Christina Nolan, U.S. Attorney for the District of Vermont, called the conduct "abhorrent" in a news release.
"During the height of the opioid crisis, the company took a million-dollar kickback to allow an opioid company to inject itself in the sacred doctor-patient relationship so that it could peddle even more of its highly addictive and dangerous opioids," she said. "The companies illegally conspired to allow the drug company to have its thumb on the scale at precisely the moment a doctor was making incredibly intimate, personal, and important decisions about a patient's medical care, including the need for pain medication and prescription amounts."
Opioid overdoses are responsible for more than 100 deaths a day on average in the U.S. and 8% to 12% of people prescribed opioids develop a use disorder, according to the National Institute on Drug Abuse.
Allscripts, which acquired Practice Fusion a year ago for $100 million, reported $154 million in transaction and legal costs in the second quarter of last year, mostly related to DOJ investigation of the actions that took place prior to its ownership. It markets Practice Fusion, which was founded in 2005, as geared toward independent practices. The company says on its website it supports 30,000 practices caring for 5 million patients a month.
Practice Fusion was also accused of falsely obtaining certification from the Office of the National Coordinator for Health IT by concealing information that it did not meet data portability and standardized vocabulary requirements.
The fine includes nearly $119 million civil penalties — most to the federal government and a little more than $5 million to states.

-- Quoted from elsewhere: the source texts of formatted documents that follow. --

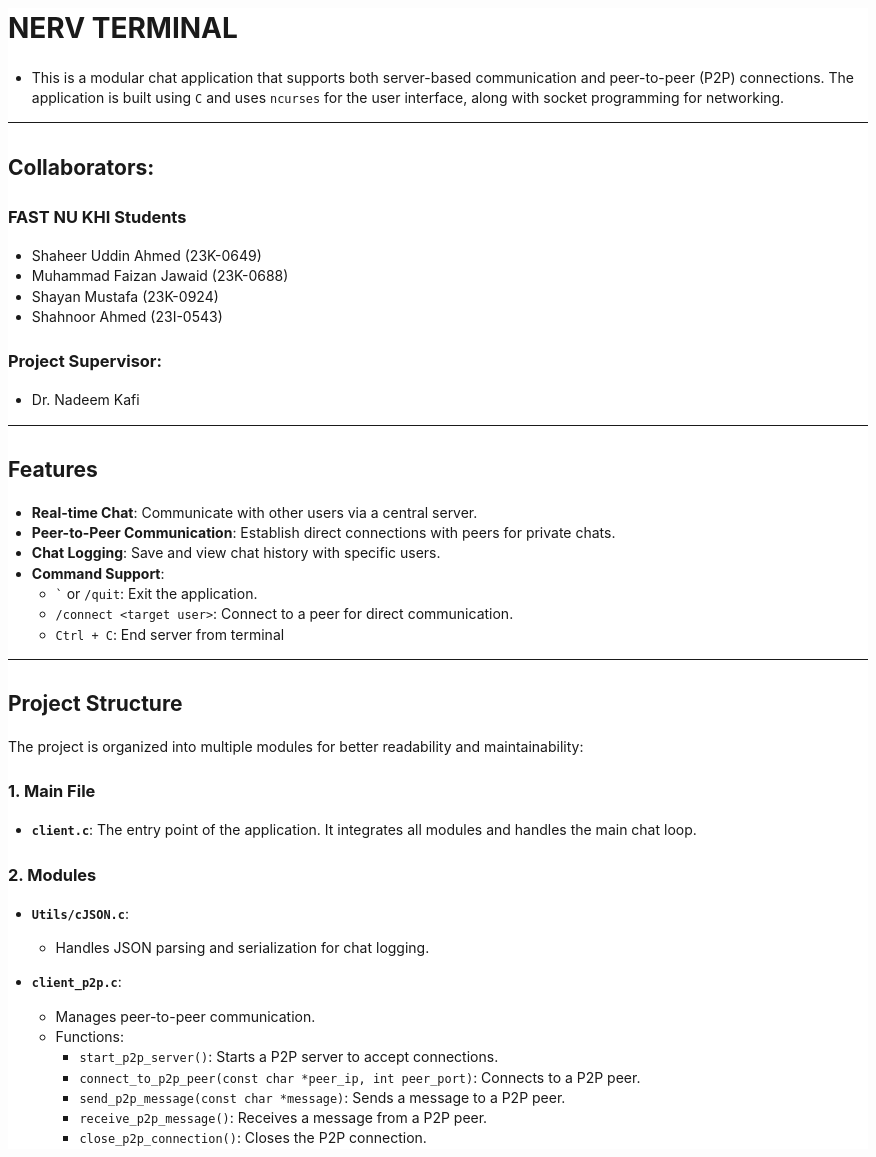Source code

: # NERV TERMINAL

- This is a modular chat application that supports both server-based communication and peer-to-peer (P2P) connections. The application is built using `C` and uses `ncurses` for the user interface, along with socket programming for networking.
---
## Collaborators:
### FAST NU KHI Students
- Shaheer Uddin Ahmed (23K-0649)
- Muhammad Faizan Jawaid (23K-0688)
- Shayan Mustafa (23K-0924)
- Shahnoor Ahmed (23I-0543)

### Project Supervisor:
- Dr. Nadeem Kafi
---

## Features

- **Real-time Chat**: Communicate with other users via a central server.
- **Peer-to-Peer Communication**: Establish direct connections with peers for private chats.
- **Chat Logging**: Save and view chat history with specific users.
- **Command Support**:
  - ``` ` ```  or `/quit`: Exit the application.
   - `/connect <target user>`: Connect to a peer for direct communication.
   - `Ctrl + C`: End server from terminal

---

## Project Structure

The project is organized into multiple modules for better readability and maintainability:

### 1. **Main File**
- **`client.c`**: The entry point of the application. It integrates all modules and handles the main chat loop.

### 2. **Modules**
- **`Utils/cJSON.c`**:
  - Handles JSON parsing and serialization for chat logging.

- **`client_p2p.c`**:
  - Manages peer-to-peer communication.
  - Functions:
    - `start_p2p_server()`: Starts a P2P server to accept connections.
    - `connect_to_p2p_peer(const char *peer_ip, int peer_port)`: Connects to a P2P peer.
    - `send_p2p_message(const char *message)`: Sends a message to a P2P peer.
    - `receive_p2p_message()`: Receives a message from a P2P peer.
    - `close_p2p_connection()`: Closes the P2P connection.
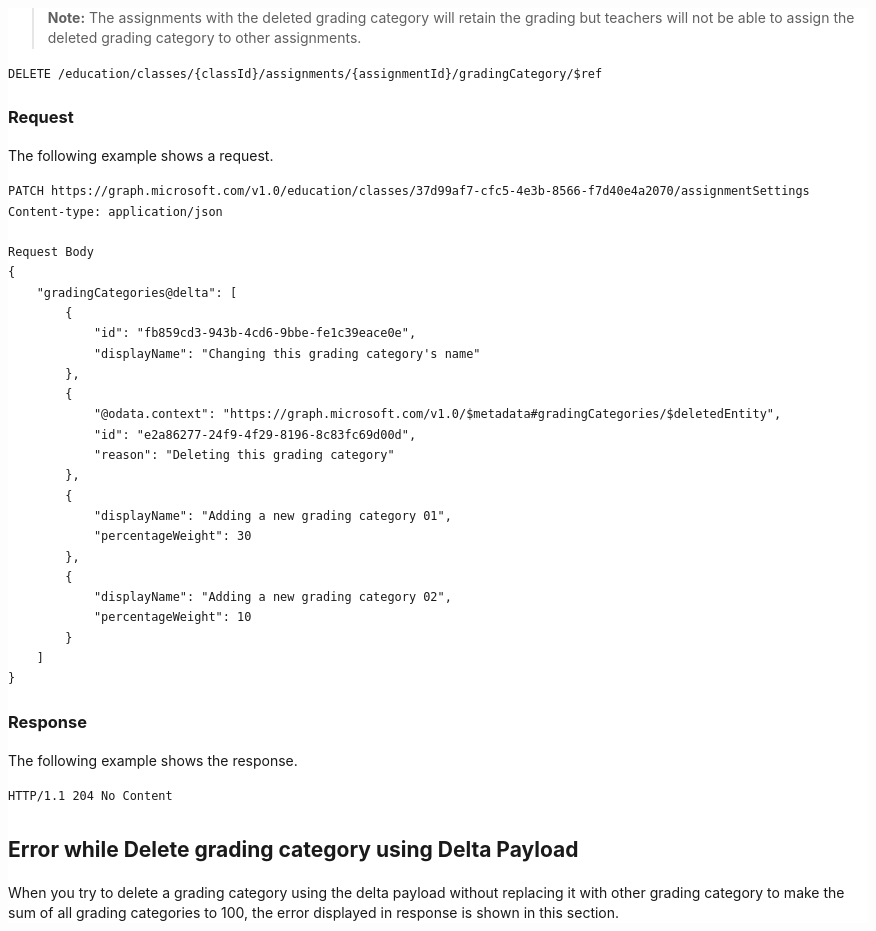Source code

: > **Note:** The assignments with the deleted grading category will retain the grading but teachers will not be able to assign the deleted grading category to other assignments.

```http
DELETE /education/classes/{classId}/assignments/{assignmentId}/gradingCategory/$ref
```

### Request

The following example shows a request. 

```http
PATCH https://graph.microsoft.com/v1.0/education/classes/37d99af7-cfc5-4e3b-8566-f7d40e4a2070/assignmentSettings
Content-type: application/json

Request Body
{
    "gradingCategories@delta": [
        {
            "id": "fb859cd3-943b-4cd6-9bbe-fe1c39eace0e",
            "displayName": "Changing this grading category's name"
        },
        {
            "@odata.context": "https://graph.microsoft.com/v1.0/$metadata#gradingCategories/$deletedEntity",
            "id": "e2a86277-24f9-4f29-8196-8c83fc69d00d",
            "reason": "Deleting this grading category"
        },
        {
            "displayName": "Adding a new grading category 01",
            "percentageWeight": 30
        },
        {
            "displayName": "Adding a new grading category 02",
            "percentageWeight": 10
        }
    ]
}
```

### Response

The following example shows the response.

```http
HTTP/1.1 204 No Content
```

## Error while Delete grading category using Delta Payload

When you try to delete a grading category using the delta payload without replacing it with other grading category to make the sum of all grading categories to 100, the error displayed in response is shown in this section.
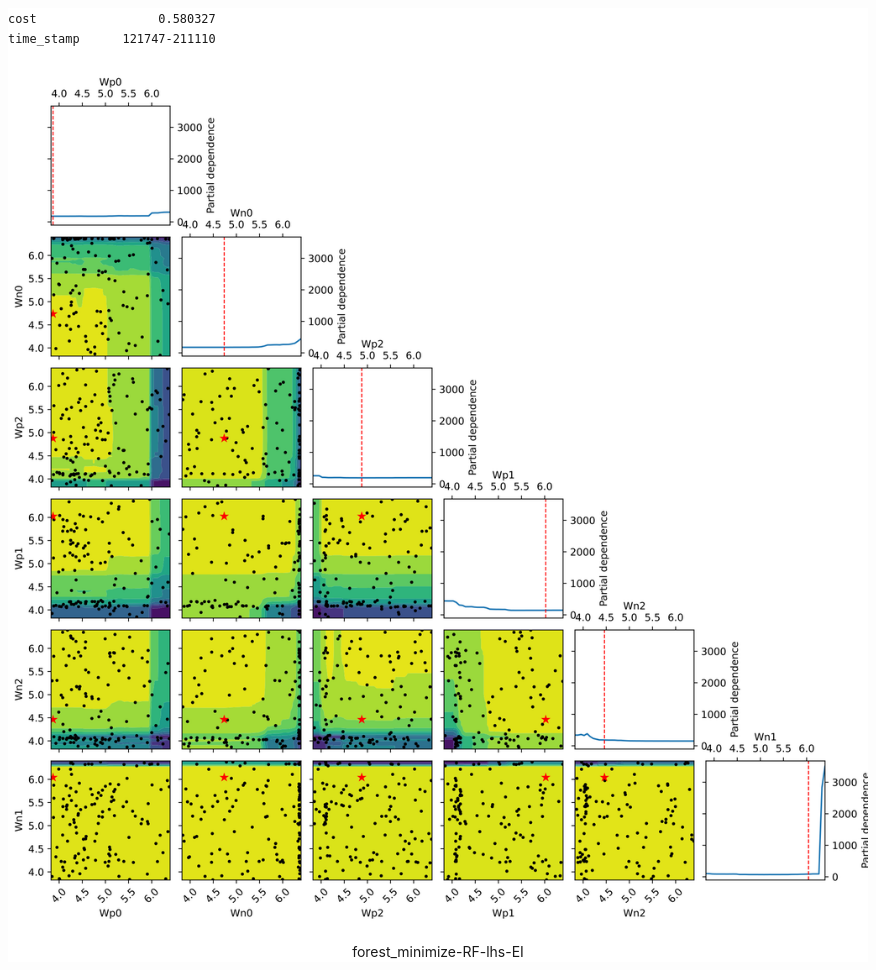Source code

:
 ```
cost                 0.580327
time_stamp      121747-211110
```

![forest_minimize-RF-lhs-EI](./plots/st1/forest_minimize-RF-lhs-EI-121747-211110-objk.svg)
<p align="center">forest_minimize-RF-lhs-EI</p>


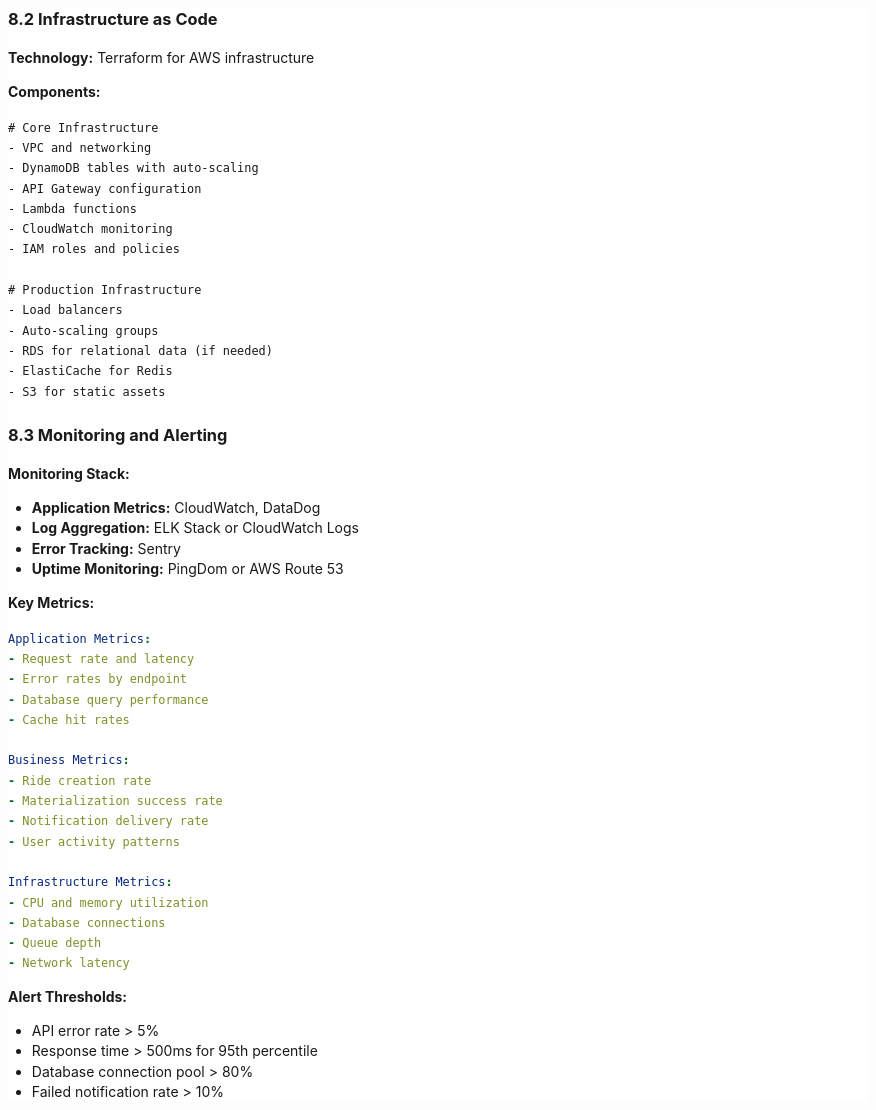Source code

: ### 8.2 Infrastructure as Code

**Technology:** Terraform for AWS infrastructure

**Components:**
```hcl
# Core Infrastructure
- VPC and networking
- DynamoDB tables with auto-scaling
- API Gateway configuration
- Lambda functions
- CloudWatch monitoring
- IAM roles and policies

# Production Infrastructure
- Load balancers
- Auto-scaling groups
- RDS for relational data (if needed)
- ElastiCache for Redis
- S3 for static assets
```

### 8.3 Monitoring and Alerting

**Monitoring Stack:**
- **Application Metrics:** CloudWatch, DataDog
- **Log Aggregation:** ELK Stack or CloudWatch Logs
- **Error Tracking:** Sentry
- **Uptime Monitoring:** PingDom or AWS Route 53

**Key Metrics:**
```yaml
Application Metrics:
- Request rate and latency
- Error rates by endpoint
- Database query performance
- Cache hit rates

Business Metrics:
- Ride creation rate
- Materialization success rate
- Notification delivery rate
- User activity patterns

Infrastructure Metrics:
- CPU and memory utilization
- Database connections
- Queue depth
- Network latency
```

**Alert Thresholds:**
- API error rate > 5%
- Response time > 500ms for 95th percentile
- Database connection pool > 80%
- Failed notification rate > 10%
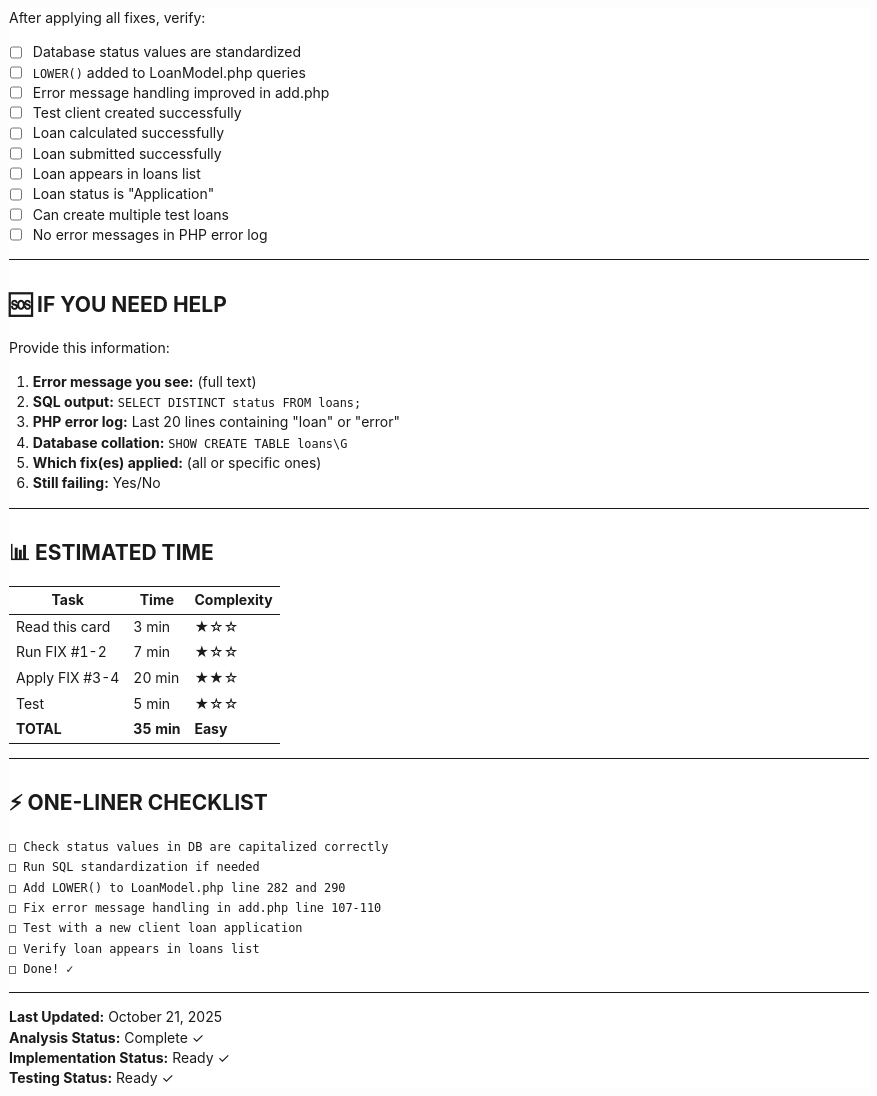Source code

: After applying all fixes, verify:

- [ ] Database status values are standardized
- [ ] `LOWER()` added to LoanModel.php queries
- [ ] Error message handling improved in add.php
- [ ] Test client created successfully
- [ ] Loan calculated successfully
- [ ] Loan submitted successfully
- [ ] Loan appears in loans list
- [ ] Loan status is "Application"
- [ ] Can create multiple test loans
- [ ] No error messages in PHP error log

---

## 🆘 IF YOU NEED HELP

Provide this information:

1. **Error message you see:** (full text)
2. **SQL output:** `SELECT DISTINCT status FROM loans;`
3. **PHP error log:** Last 20 lines containing "loan" or "error"
4. **Database collation:** `SHOW CREATE TABLE loans\G`
5. **Which fix(es) applied:** (all or specific ones)
6. **Still failing:** Yes/No

---

## 📊 ESTIMATED TIME

| Task | Time | Complexity |
|------|------|-----------|
| Read this card | 3 min | ★☆☆ |
| Run FIX #1-2 | 7 min | ★☆☆ |
| Apply FIX #3-4 | 20 min | ★★☆ |
| Test | 5 min | ★☆☆ |
| **TOTAL** | **35 min** | **Easy** |

---

## ⚡ ONE-LINER CHECKLIST

```
□ Check status values in DB are capitalized correctly
□ Run SQL standardization if needed
□ Add LOWER() to LoanModel.php line 282 and 290
□ Fix error message handling in add.php line 107-110
□ Test with a new client loan application
□ Verify loan appears in loans list
□ Done! ✓
```

---

**Last Updated:** October 21, 2025  
**Analysis Status:** Complete ✓  
**Implementation Status:** Ready ✓  
**Testing Status:** Ready ✓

DOJ has fined other EHR vendors for kickback allegations, included a $155 million charge to eClinicalWorks in June 2017. And providers have been on the hook for kickbacks as well, including Sutter Health, Sanford Health and a Kentucky hospital, all within recent months. The agency recovered $2.6 billion in healthcare fraud and false claims in fiscal year 2019, making up nearly 90% of the country's fraud cases in that time period.